Work task » Return each line of the records holding the string "Przedszkole".

---------- Data for analysis

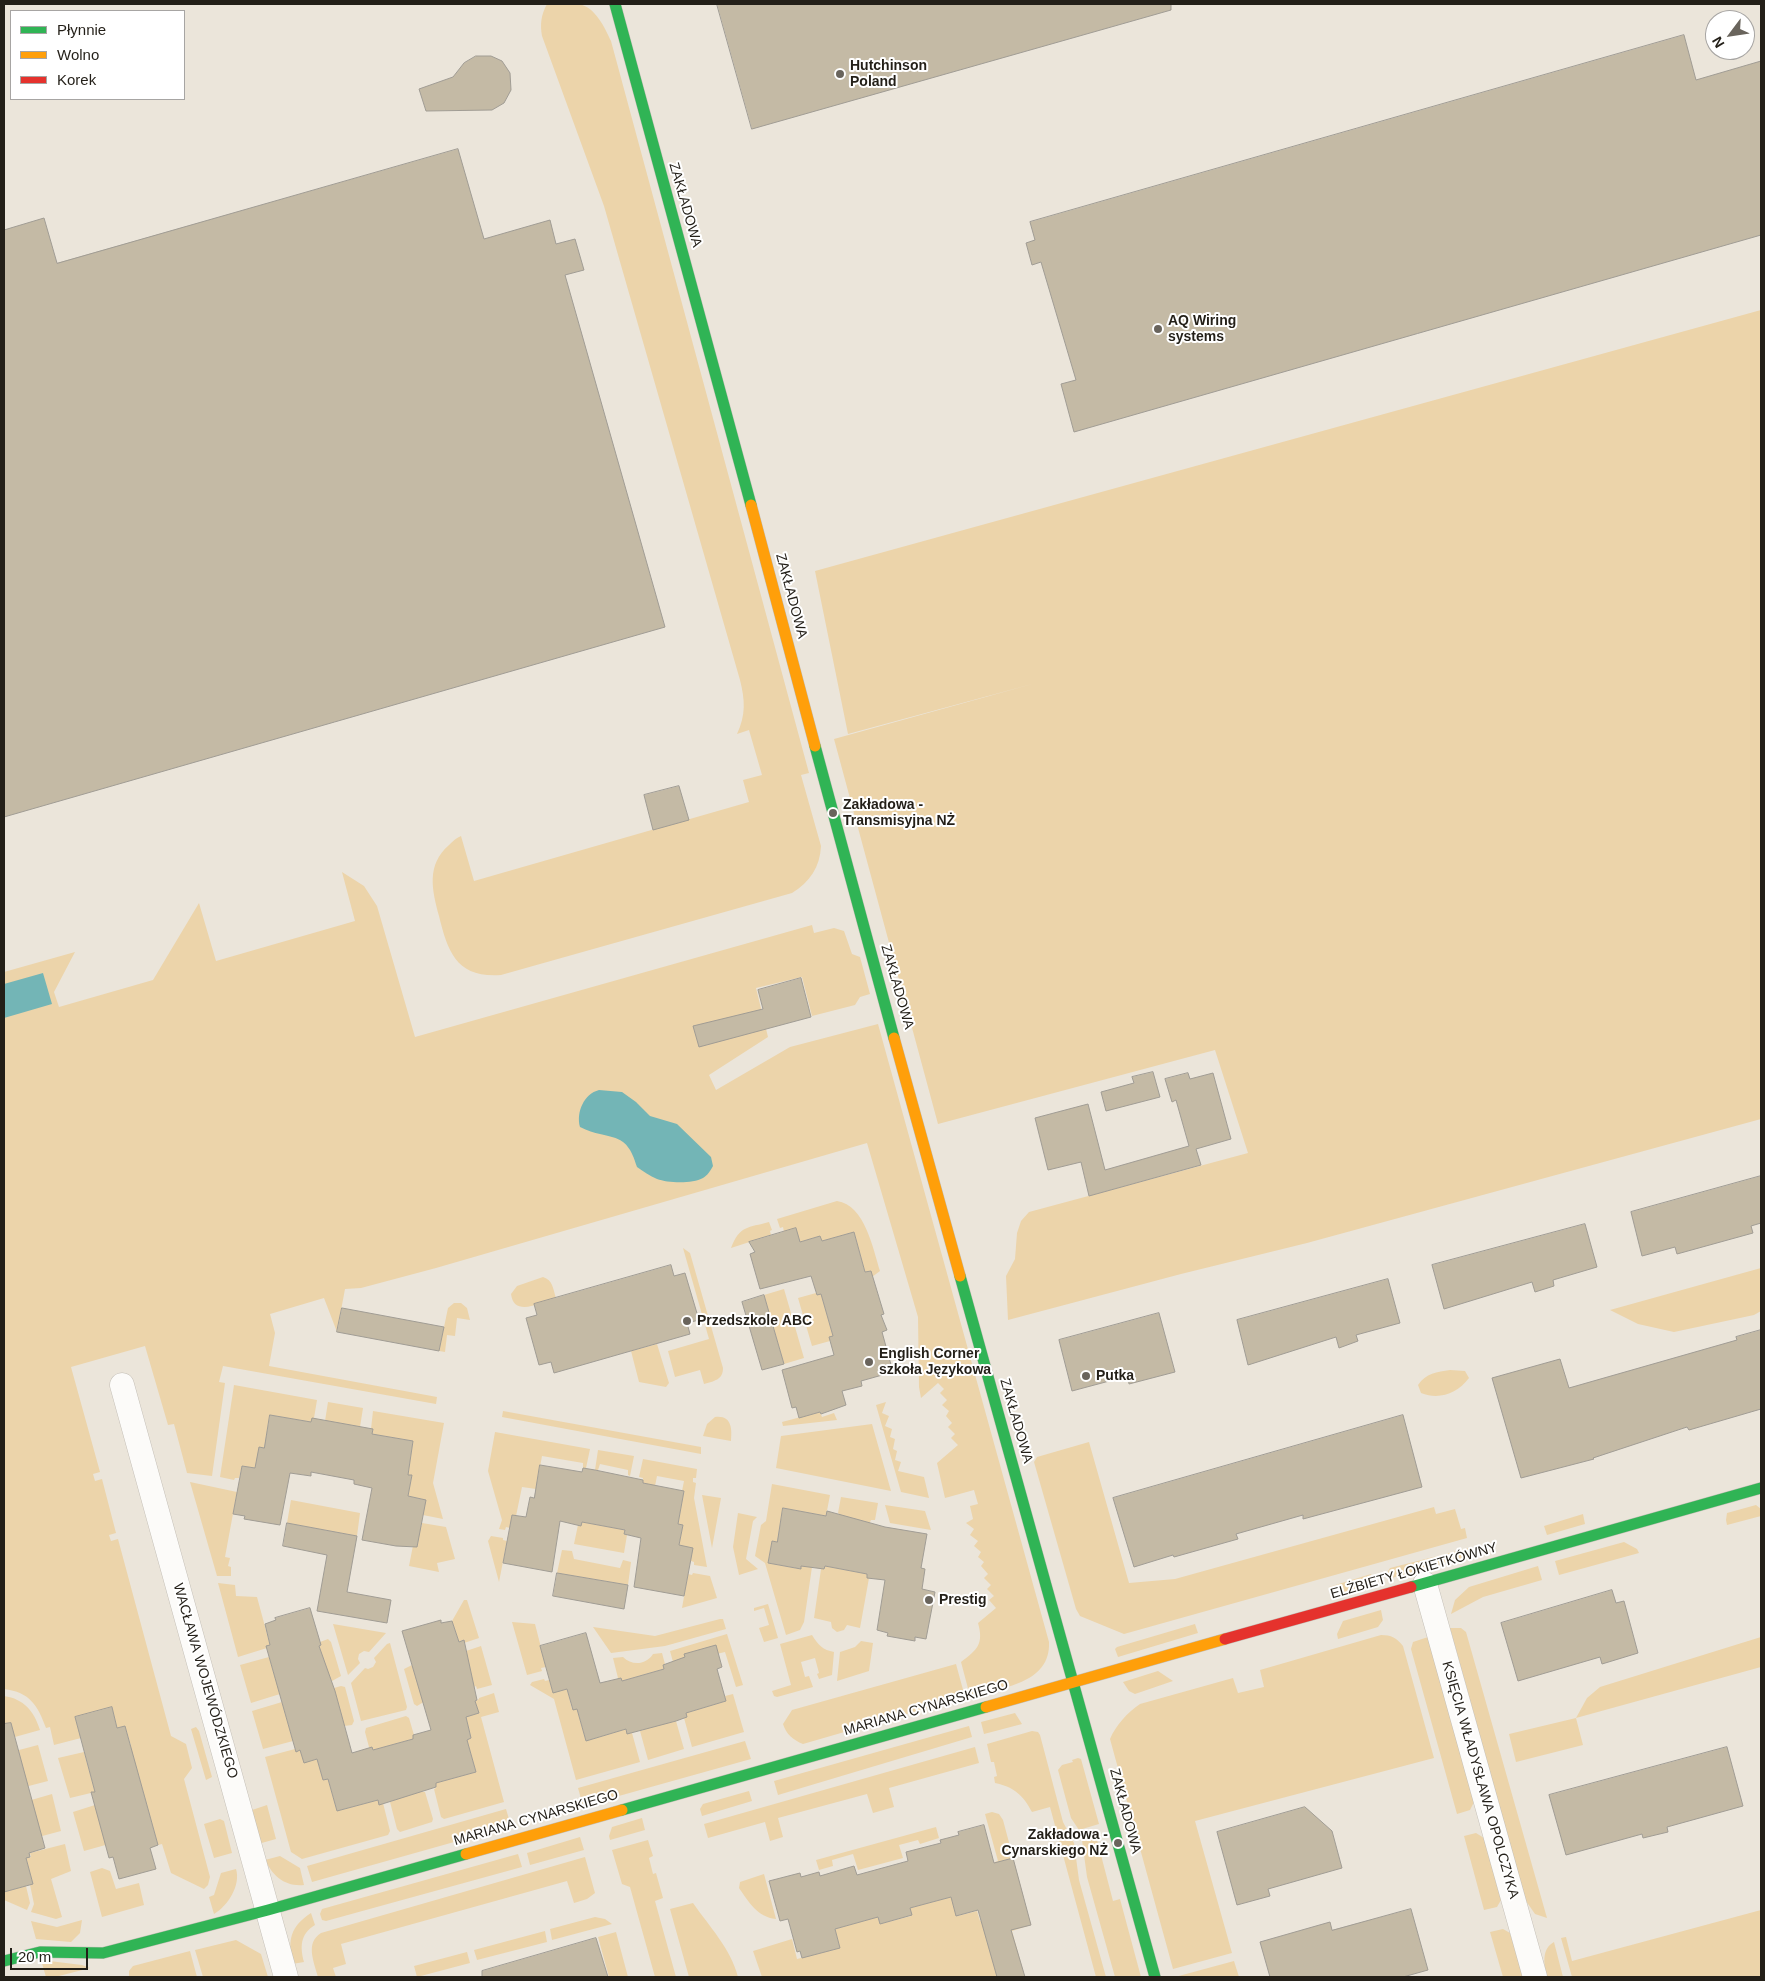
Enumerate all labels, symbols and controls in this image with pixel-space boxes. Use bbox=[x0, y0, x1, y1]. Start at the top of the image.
legend bbox=[10, 10, 185, 100]
north arrow bbox=[1705, 10, 1755, 60]
text: Płynnie bbox=[57, 21, 106, 38]
text: N bbox=[1709, 34, 1727, 51]
text: Wolno bbox=[57, 46, 99, 63]
place label: Hutchinson Poland bbox=[850, 58, 927, 90]
marker: Hutchinson Poland bbox=[834, 68, 846, 80]
text: Korek bbox=[57, 71, 96, 88]
street label: ZAKŁADOWA bbox=[665, 161, 705, 249]
place label: AQ Wiring systems bbox=[1168, 313, 1236, 346]
marker: AQ Wiring systems bbox=[1152, 323, 1164, 335]
street label: ZAKŁADOWA bbox=[772, 552, 810, 640]
place label: Zakładowa - Transmisyjna NŻ bbox=[843, 797, 955, 830]
marker: Zakładowa - Transmisyjna NŻ bbox=[827, 807, 839, 819]
street label: ZAKŁADOWA bbox=[877, 943, 917, 1031]
place label: Przedszkole ABC bbox=[697, 1313, 812, 1329]
marker: Przedszkole ABC bbox=[681, 1315, 693, 1327]
place label: English Corner szkoła Językowa bbox=[879, 1346, 991, 1378]
marker: English Corner szkoła Językowa bbox=[863, 1356, 875, 1368]
place label: Putka bbox=[1096, 1368, 1134, 1384]
marker: Putka bbox=[1080, 1370, 1092, 1382]
street label: ZAKŁADOWA bbox=[996, 1377, 1036, 1465]
street label: ELŻBIETY ŁOKIETKÓWNY bbox=[1329, 1539, 1499, 1603]
street label: WACŁAWA WOJEWÓDZKIEGO bbox=[169, 1581, 241, 1781]
place label: Prestig bbox=[939, 1592, 986, 1608]
marker: Prestig bbox=[923, 1594, 935, 1606]
street label: KSIĘCIA WŁADYSŁAWA OPOLCZYKA bbox=[1438, 1659, 1522, 1901]
street label: MARIANA CYNARSKIEGO bbox=[842, 1676, 1010, 1740]
street label: ZAKŁADOWA bbox=[1106, 1767, 1144, 1855]
street label: MARIANA CYNARSKIEGO bbox=[452, 1786, 620, 1850]
place label: Zakładowa - Cynarskiego NŻ bbox=[1001, 1827, 1108, 1860]
marker: Zakładowa - Cynarskiego NŻ bbox=[1112, 1837, 1124, 1849]
scale bar bbox=[12, 1938, 90, 1970]
text: 20 m bbox=[18, 1948, 51, 1965]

--------------------

The answer »
place label: Przedszkole ABC bbox=[697, 1313, 812, 1329]
marker: Przedszkole ABC bbox=[681, 1315, 693, 1327]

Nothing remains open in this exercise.